Properties of variation #

We prove basic properties of variation for μ : VectorMeasure X V in ENormedAddCommMonoid V on MeasurableSpace X. It is defined as the supremum over partitions {Eᵢ} of E, of the quantity ∑ᵢ, ‖μ(Eᵢ)‖. This definition allows one to define the integral against such vector-valued measures.

Main results #

enorm_measure_le_variation: ‖μ E‖ₑ ≤ variation μ E.
variation_zero: (0 : VectorMeasure X V).variation = 0.
variation_neg: (-μ).variation = μ.variation.
absolutelyContinuous: μ ≪ᵥ μ.variation.

References #

[Walter Rudin, Real and Complex Analysis.][Rud87]

@[simp]

theorem MeasureTheory.VectorMeasure.variation_apply {X : Type u_1} {V : Type u_2} {mX : MeasurableSpace X} [TopologicalSpace V] [ENormedAddCommMonoid V] [T2Space V] (μ : VectorMeasure X V) (s : Set X) :

μ.variation s = (preVariation (fun (x : Set X) => ‖↑μ x‖ₑ) ⋯ ⋯) s

@[simp]

theorem MeasureTheory.VectorMeasure.ennrealVariation_apply {X : Type u_1} {V : Type u_2} {mX : MeasurableSpace X} [TopologicalSpace V] [ENormedAddCommMonoid V] [T2Space V] (μ : VectorMeasure X V) {s : Set X} (hs : MeasurableSet s) :

↑μ.ennrealVariation s = μ.variation s

theorem MeasureTheory.VectorMeasure.le_variation {X : Type u_1} {V : Type u_2} {mX : MeasurableSpace X} [TopologicalSpace V] [ENormedAddCommMonoid V] [T2Space V] (μ : VectorMeasure X V) {s : Set X} (hs : MeasurableSet s) {P : Finset (Set X)} (hP₁ : ∀ t ∈ P, t ⊆ s) (hP₂ : (↑P).PairwiseDisjoint id) :

∑ p ∈ P, ‖↑μ p‖ₑ ≤ μ.variation s

Measure version of sum_le_preVariationFun_of_subset.

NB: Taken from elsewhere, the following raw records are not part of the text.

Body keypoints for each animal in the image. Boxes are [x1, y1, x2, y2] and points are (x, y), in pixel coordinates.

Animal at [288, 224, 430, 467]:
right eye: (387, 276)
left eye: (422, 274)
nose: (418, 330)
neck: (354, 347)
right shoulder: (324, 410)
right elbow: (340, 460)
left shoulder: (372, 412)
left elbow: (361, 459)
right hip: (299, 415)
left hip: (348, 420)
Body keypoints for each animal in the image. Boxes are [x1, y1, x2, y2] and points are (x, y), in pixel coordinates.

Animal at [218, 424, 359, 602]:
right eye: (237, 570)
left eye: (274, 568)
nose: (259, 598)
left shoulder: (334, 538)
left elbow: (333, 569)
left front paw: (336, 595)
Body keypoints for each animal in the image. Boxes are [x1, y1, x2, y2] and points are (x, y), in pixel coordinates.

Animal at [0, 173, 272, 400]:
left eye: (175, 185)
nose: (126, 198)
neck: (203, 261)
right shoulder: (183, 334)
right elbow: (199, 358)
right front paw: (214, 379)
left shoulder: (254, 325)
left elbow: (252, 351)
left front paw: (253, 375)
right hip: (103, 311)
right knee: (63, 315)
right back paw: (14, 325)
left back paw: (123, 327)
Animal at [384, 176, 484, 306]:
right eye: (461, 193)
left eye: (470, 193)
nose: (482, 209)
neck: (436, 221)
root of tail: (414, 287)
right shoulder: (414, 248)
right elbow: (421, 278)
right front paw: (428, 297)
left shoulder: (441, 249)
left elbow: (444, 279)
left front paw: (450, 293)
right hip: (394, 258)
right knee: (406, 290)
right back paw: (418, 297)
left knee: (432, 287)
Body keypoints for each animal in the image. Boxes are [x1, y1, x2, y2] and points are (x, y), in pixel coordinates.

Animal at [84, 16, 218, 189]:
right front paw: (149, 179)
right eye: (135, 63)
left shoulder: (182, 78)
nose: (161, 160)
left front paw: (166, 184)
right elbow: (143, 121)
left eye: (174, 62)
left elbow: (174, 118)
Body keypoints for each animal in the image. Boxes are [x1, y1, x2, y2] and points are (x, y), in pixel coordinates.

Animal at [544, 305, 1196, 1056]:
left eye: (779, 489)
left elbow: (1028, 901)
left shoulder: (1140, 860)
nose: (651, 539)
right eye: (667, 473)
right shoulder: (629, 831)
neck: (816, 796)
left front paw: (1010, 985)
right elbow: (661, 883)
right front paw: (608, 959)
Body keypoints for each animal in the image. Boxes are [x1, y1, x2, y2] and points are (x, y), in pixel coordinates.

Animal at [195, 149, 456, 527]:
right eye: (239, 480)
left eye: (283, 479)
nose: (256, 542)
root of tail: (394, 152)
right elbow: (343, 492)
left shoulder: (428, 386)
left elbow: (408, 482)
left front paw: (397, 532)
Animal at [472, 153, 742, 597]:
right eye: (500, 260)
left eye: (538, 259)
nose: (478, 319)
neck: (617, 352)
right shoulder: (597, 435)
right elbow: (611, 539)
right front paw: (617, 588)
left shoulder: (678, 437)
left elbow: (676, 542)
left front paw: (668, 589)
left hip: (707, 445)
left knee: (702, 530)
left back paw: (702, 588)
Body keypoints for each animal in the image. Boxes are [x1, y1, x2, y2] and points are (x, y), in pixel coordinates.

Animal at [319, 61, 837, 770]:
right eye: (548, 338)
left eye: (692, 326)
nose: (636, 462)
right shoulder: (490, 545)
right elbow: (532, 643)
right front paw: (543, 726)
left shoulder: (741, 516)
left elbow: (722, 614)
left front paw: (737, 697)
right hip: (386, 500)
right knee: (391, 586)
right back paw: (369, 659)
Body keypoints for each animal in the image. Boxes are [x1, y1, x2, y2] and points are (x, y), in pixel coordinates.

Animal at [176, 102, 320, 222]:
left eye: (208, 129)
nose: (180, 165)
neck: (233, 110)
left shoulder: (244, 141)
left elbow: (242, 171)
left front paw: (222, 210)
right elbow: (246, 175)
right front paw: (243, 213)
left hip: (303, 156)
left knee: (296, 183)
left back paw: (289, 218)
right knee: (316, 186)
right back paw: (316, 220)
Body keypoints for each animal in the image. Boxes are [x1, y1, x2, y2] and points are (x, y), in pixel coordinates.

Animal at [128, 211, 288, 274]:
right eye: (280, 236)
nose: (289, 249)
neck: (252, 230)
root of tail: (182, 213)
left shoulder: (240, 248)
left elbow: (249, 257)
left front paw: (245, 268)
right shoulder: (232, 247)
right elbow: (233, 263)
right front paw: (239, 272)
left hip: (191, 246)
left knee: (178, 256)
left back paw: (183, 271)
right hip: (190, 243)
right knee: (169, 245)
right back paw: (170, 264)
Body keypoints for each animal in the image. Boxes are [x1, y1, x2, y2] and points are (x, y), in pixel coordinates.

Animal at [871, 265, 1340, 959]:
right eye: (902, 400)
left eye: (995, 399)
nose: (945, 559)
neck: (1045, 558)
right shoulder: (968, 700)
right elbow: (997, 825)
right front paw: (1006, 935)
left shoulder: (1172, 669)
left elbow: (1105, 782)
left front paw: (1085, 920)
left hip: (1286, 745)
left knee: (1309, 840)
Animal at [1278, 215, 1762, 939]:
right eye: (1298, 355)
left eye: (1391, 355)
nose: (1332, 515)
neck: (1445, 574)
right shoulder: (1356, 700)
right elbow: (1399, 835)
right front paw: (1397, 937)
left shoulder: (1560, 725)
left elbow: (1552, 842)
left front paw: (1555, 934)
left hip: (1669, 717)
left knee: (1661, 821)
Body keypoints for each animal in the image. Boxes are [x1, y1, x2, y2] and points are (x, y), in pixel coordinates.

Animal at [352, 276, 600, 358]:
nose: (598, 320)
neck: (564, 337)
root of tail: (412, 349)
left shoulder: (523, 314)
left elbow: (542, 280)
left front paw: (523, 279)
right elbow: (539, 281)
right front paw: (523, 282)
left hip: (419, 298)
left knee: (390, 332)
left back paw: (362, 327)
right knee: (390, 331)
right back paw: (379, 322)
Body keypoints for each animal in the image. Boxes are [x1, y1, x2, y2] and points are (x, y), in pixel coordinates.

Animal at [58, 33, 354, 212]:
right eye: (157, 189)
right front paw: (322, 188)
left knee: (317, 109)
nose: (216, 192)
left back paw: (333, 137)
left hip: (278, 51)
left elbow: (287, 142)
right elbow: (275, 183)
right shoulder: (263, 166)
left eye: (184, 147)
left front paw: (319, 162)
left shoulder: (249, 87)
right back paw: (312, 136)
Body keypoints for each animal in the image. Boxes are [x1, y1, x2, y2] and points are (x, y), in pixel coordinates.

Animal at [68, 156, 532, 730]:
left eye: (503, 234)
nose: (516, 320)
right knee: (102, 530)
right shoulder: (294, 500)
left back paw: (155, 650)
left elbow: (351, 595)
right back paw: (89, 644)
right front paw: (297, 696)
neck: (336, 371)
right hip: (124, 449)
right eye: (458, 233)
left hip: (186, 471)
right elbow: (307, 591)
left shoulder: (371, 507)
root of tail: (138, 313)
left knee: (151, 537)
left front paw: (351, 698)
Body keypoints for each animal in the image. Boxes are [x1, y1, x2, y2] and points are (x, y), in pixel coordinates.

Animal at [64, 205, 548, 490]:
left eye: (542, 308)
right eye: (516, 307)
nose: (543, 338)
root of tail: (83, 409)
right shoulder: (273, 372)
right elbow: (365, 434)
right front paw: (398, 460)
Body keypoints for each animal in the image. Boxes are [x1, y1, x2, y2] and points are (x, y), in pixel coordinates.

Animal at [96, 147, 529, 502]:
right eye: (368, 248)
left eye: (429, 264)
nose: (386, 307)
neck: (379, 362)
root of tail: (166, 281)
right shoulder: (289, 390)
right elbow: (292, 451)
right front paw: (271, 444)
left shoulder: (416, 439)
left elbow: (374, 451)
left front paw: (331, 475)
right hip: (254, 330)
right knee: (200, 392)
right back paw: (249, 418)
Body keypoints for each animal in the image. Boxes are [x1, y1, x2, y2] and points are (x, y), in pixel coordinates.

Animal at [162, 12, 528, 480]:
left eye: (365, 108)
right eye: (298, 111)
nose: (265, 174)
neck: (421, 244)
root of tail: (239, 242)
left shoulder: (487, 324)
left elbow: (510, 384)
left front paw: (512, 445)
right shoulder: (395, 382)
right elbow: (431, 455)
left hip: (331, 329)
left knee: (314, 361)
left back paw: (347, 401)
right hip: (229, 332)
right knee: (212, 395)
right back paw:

theorem MeasureTheory.VectorMeasure.enorm_measure_le_variation {X : Type u_1} {V : Type u_2} {mX : MeasurableSpace X} [TopologicalSpace V] [ENormedAddCommMonoid V] [T2Space V] (μ : VectorMeasure X V) (E : Set X) :

‖↑μ E‖ₑ ≤ μ.variation E

@[simp]

theorem MeasureTheory.VectorMeasure.variation_zero {X : Type u_1} {V : Type u_2} {mX : MeasurableSpace X} [TopologicalSpace V] [ENormedAddCommMonoid V] [T2Space V] :

variation 0 = 0

@[simp]

theorem MeasureTheory.VectorMeasure.variation_neg {X : Type u_1} {mX : MeasurableSpace X} {V : Type u_3} [NormedAddCommGroup V] (μ : VectorMeasure X V) :

(-μ).variation = μ.variation

theorem MeasureTheory.VectorMeasure.absolutelyContinuous {X : Type u_1} {V : Type u_2} {mX : MeasurableSpace X} [TopologicalSpace V] [ENormedAddCommMonoid V] [T2Space V] (μ : VectorMeasure X V) :

μ.AbsolutelyContinuous μ.ennrealVariation